** Opening The data block **

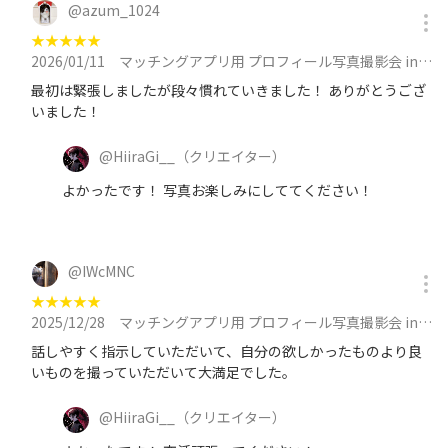
@
azum_1024
★
★
★
★
★
2026/01/11
マッチングアプリ用 プロフィール写真撮影会 in 池袋 at 1月11日（日）13:00 ~ 14:30に参加
最初は緊張しましたが段々慣れていきました！ ありがとうござ
いました！
@
HiiraGi__
（クリエイター）
よかったです！ 写真お楽しみにしててください！
@
IWcMNC
★
★
★
★
★
2025/12/28
マッチングアプリ用 プロフィール写真撮影会 in 池袋 at 12月28日（日）15:00 ~ 16:30に参加
話しやすく指示していただいて、自分の欲しかったものより良
いものを撮っていただいて大満足でした。
@
HiiraGi__
（クリエイター）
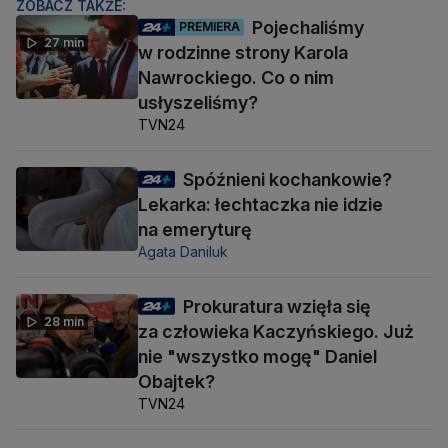
ZOBACZ TAKŻE:
Pojechaliśmy
PREMIERA
27 min
w rodzinne strony Karola
Nawrockiego. Co o nim
usłyszeliśmy?
TVN24
Spóźnieni kochankowie?
Lekarka: łechtaczka nie idzie
na emeryturę
Agata Daniluk
Prokuratura wzięła się
28 min
za człowieka Kaczyńskiego. Już
nie "wszystko mogę" Daniel
Obajtek?
TVN24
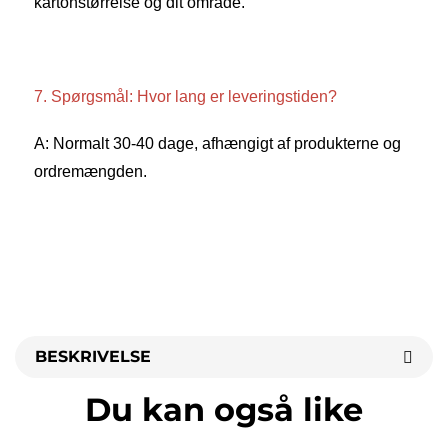
kartonstørrelse og dit område. 
7. Spørgsmål: Hvor lang er leveringstiden? 
A: Normalt 30-40 dage, afhængigt af produkterne og 
ordremængden. 
BESKRIVELSE
Du kan også like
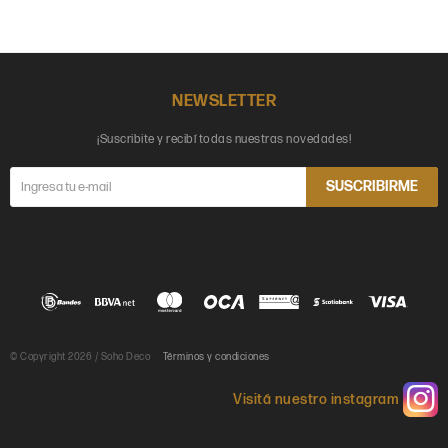
NEWSLETTER
¡Suscribite y recibí todas nuestras novedades!
SUSCRIBIRME
© Copyright 2026 / Soho Deco
Términos y condiciones

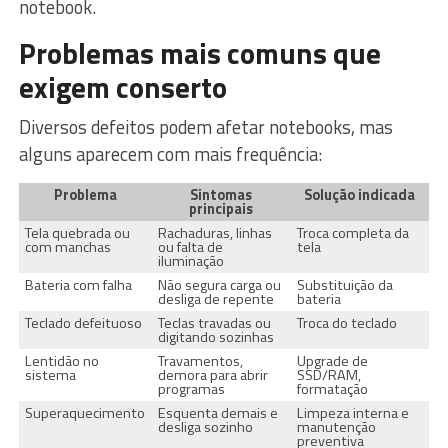
notebook.
Problemas mais comuns que
exigem conserto
Diversos defeitos podem afetar notebooks, mas
alguns aparecem com mais frequência:
Problema
Sintomas
Solução indicada
principais
Tela quebrada ou
Rachaduras, linhas
Troca completa da
com manchas
ou falta de
tela
iluminação
Bateria com falha
Não segura carga ou
Substituição da
desliga de repente
bateria
Teclado defeituoso
Teclas travadas ou
Troca do teclado
digitando sozinhas
Lentidão no
Travamentos,
Upgrade de
sistema
demora para abrir
SSD/RAM,
programas
formatação
Superaquecimento
Esquenta demais e
Limpeza interna e
desliga sozinho
manutenção
preventiva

** Closing The data block **

-- Instructions for the task --
Could you restate every entry above word for word, leaving out the pictures?

-- Solution to this task --
@
azum_1024
★
★
★
★
★
2026/01/11
マッチングアプリ用 プロフィール写真撮影会 in 池袋 at 1月11日（日）13:00 ~ 14:30に参加
最初は緊張しましたが段々慣れていきました！ ありがとうござ
いました！
@
HiiraGi__
（クリエイター）
よかったです！ 写真お楽しみにしててください！
@
IWcMNC
★
★
★
★
★
2025/12/28
マッチングアプリ用 プロフィール写真撮影会 in 池袋 at 12月28日（日）15:00 ~ 16:30に参加
話しやすく指示していただいて、自分の欲しかったものより良
いものを撮っていただいて大満足でした。
@
HiiraGi__
（クリエイター）
ZOBACZ TAKŻE:
Pojechaliśmy
PREMIERA
27 min
w rodzinne strony Karola
Nawrockiego. Co o nim
usłyszeliśmy?
TVN24
Spóźnieni kochankowie?
Lekarka: łechtaczka nie idzie
na emeryturę
Agata Daniluk
Prokuratura wzięła się
28 min
za człowieka Kaczyńskiego. Już
nie "wszystko mogę" Daniel
Obajtek?
TVN24
kartonstørrelse og dit område. 
7. Spørgsmål: Hvor lang er leveringstiden? 
A: Normalt 30-40 dage, afhængigt af produkterne og 
ordremængden. 
BESKRIVELSE
Du kan også like
NEWSLETTER
¡Suscribite y recibí todas nuestras novedades!
SUSCRIBIRME
© Copyright 2026 / Soho Deco
Términos y condiciones

notebook.
Problemas mais comuns que
exigem conserto
Diversos defeitos podem afetar notebooks, mas
alguns aparecem com mais frequência:
Problema
Sintomas
Solução indicada
principais
Tela quebrada ou
Rachaduras, linhas
Troca completa da
com manchas
ou falta de
tela
iluminação
Bateria com falha
Não segura carga ou
Substituição da
desliga de repente
bateria
Teclado defeituoso
Teclas travadas ou
Troca do teclado
digitando sozinhas
Lentidão no
Travamentos,
Upgrade de
sistema
demora para abrir
SSD/RAM,
programas
formatação
Superaquecimento
Esquenta demais e
Limpeza interna e
desliga sozinho
manutenção
preventiva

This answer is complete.